The Butlins Girls is the second book in my first contract with Pan Macmillan. The first book, The Woolworths Girls is set in Erith, Kent, during the Second World War. I like to keep my stories in the area I know well so when planning book two I thought about my maternal great grandfather’s travelling fair and how my mother had spoken of how the showmen who run these fairs knew Sir Billy Butlins. At that time it was a close community in the UK. Sir Billy, as he become known, moved on to opening holiday camps in the 1930s although he was always connected to the world of funfairs. Noticing that he was quick to re-open his camps when the war came to an end I decided to weave this into my story of Molly Missons and her need to escape from her hometown. The book took me six months to write.

                                                                           The Butlins Girls by [Everest, Elaine]


Can you let us know, what a typical writing day look like for you? 

I’m fortunate to be a full time writer. My laptop is turned on during breakfast and I first check my emails and messages. I don’t like to keep my editor, agent or publicist waiting for replies so will try to be on the ball with my responses.

I also run social media for the Romantic Novelist Association so like to check their Twitter account and Facebook pages for outstanding questions and enquiries. The RNA also has a blog that runs at least three posts per week. I have a fabulous team of ladies who write articles and help with interviews so like to ensure I’m on the ball with this work.

An hour or so later I can start to write. I aim for 1,000 words per day depending on whether I’m in the middle of edits for another book or helping to promote the current one. Sometimes it feels as though I’m like a juggler trying to keep many balls in the air at the same time!
I break for lunch and as my husband has recently taken retirement we will go for a walk with our dog, Henry. The joy of having a partner at home is we can now plan an afternoon out to visit a stately home or a garden centre but then I’ll be back to my work only breaking for dinner.


When and how did you start your writing career?

I started my writing career twenty years ago after leaving a demanding full time job. My father died that year and it made me take stock of my life and this made me decide to follow my dream of becoming a writer.  I started by writing for the women’s magazine market with short stories and articles. I specialized in writing features about dog and dog showing which led to being commissioned for three books for dog owners. After winning the BBC short story writer of the year award I was contracted to teach creative writing for several adult education centres so also studied for my teaching certificate at the same time. These days I run my own writing school at The Mick Jagger Centre in Dartford, Kent.

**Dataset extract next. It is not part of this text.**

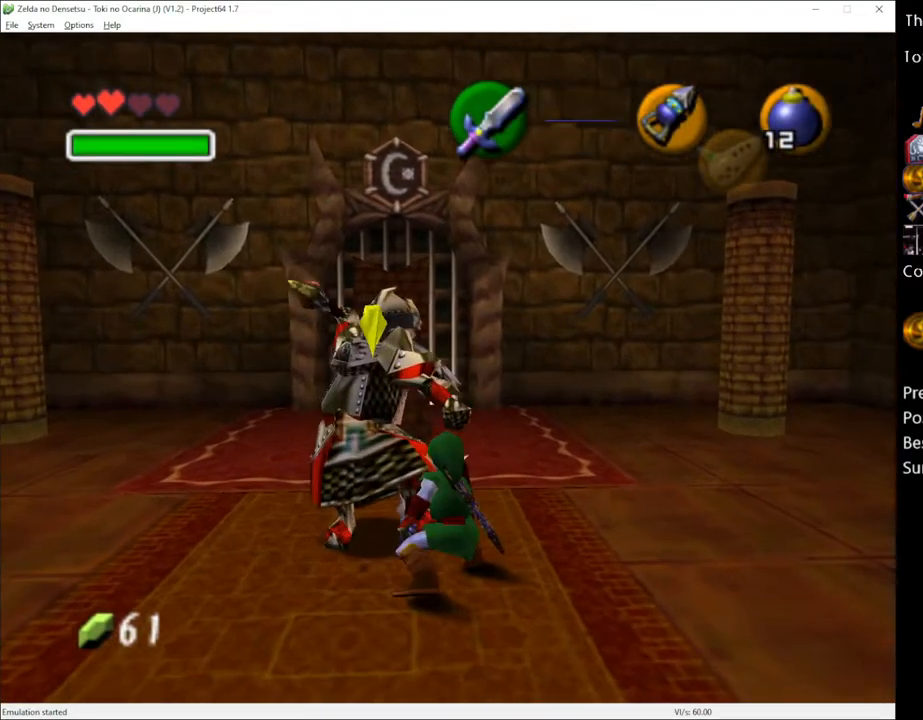
{"buttons": ["R2"], "left_stick": "up-left", "right_stick": "center", "events": [[50, "X", "down"], [167, "X", "up"]]}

Like many writers I have a few novels tucked away that should never see the light of day. I had fun writing them whilst learning the craft of being a novelist. It was joining the Romantic Novelist Associations’ New Writers’ Scheme (open to 250 writers each year who have not sold a full length work of romance) that spurred me on to fulfill my dream. I graduated after three years and met my agent, Caroline Sheldon, soon after when we chatted about writing historical sagas. What happened next is the stuff dreams are made of. She like my one page outline of a story set in Woolworths during WW2 and I went away to write three chapters. She was as good as her word when she said she’d sell my book before I finished it and low and behold I had a two-book contract with just three chapters written. I’ve not looked back since then.


How did you develop your plots and characters for the The Butlins Girls?

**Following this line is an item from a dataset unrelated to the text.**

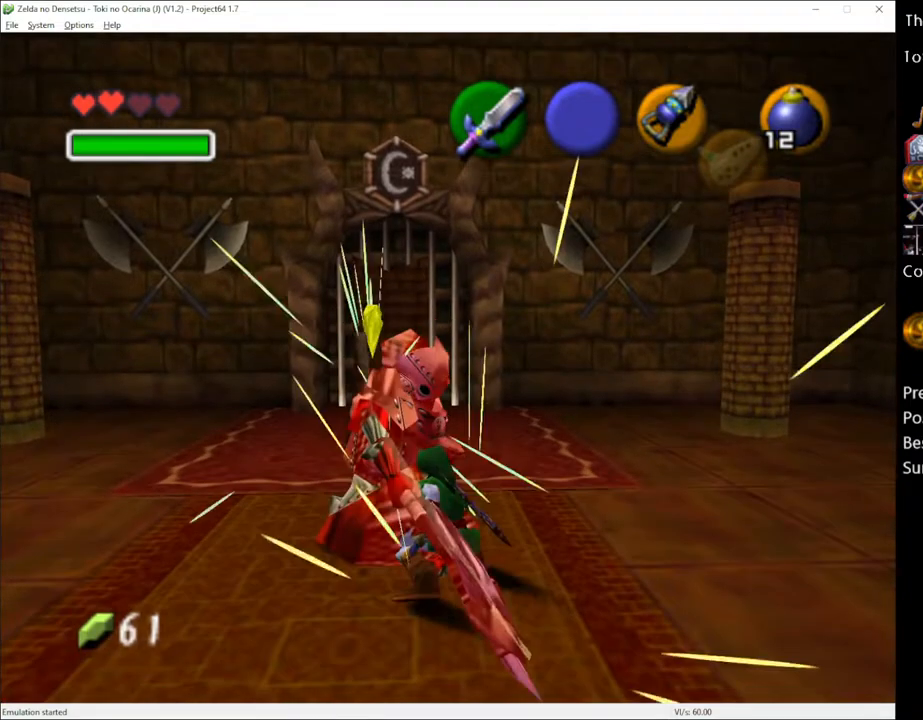
{"buttons": ["R2"], "left_stick": "up-left", "right_stick": "center", "events": [[333, "X", "down"], [450, "X", "up"]]}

I’m a great believer in knowing my characters before I write their stories so thought of my book rather like a movie so every character had to play their part or they are removed. As for plot, I never have one plot in my books. There is plenty of action and each of my ‘girls’ will bring their own story to the book. I love to weave each girl’s story through her friend’s and see how they interact.

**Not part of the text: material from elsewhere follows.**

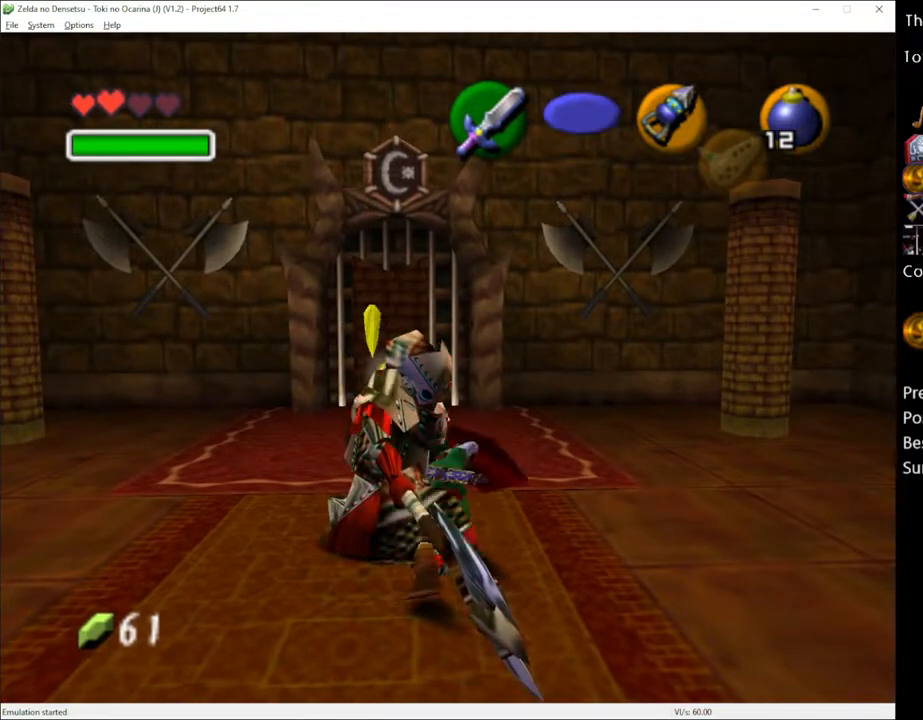
{"buttons": ["R2"], "left_stick": "up-left", "right_stick": "center", "events": []}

What is your favorite thing about being an author?
I’m living the dream. I get to meet people who love to read and I socialise with fellow writers. Whoever said that the life of a writer is a lonely one is wrong. I live in South East England so can be in London within an hour and meeting writers, attending talks, and just enjoy the city and what it can offer a writer.
At home I can disappear into a story set in a time gone by and forget about what’s happening in the news  - and politics!


When you have classes at The Write Place for creative writing, what advice's do you give your students?

I like to involve my students in the publishing world even if they are not yet published. My classes are for people wishing to become published so it’s important they learn the ‘rules’ early on and act as professional as possible. I don’t entertain people who treat writing as a hobby. I have separate workshops for hobby writers.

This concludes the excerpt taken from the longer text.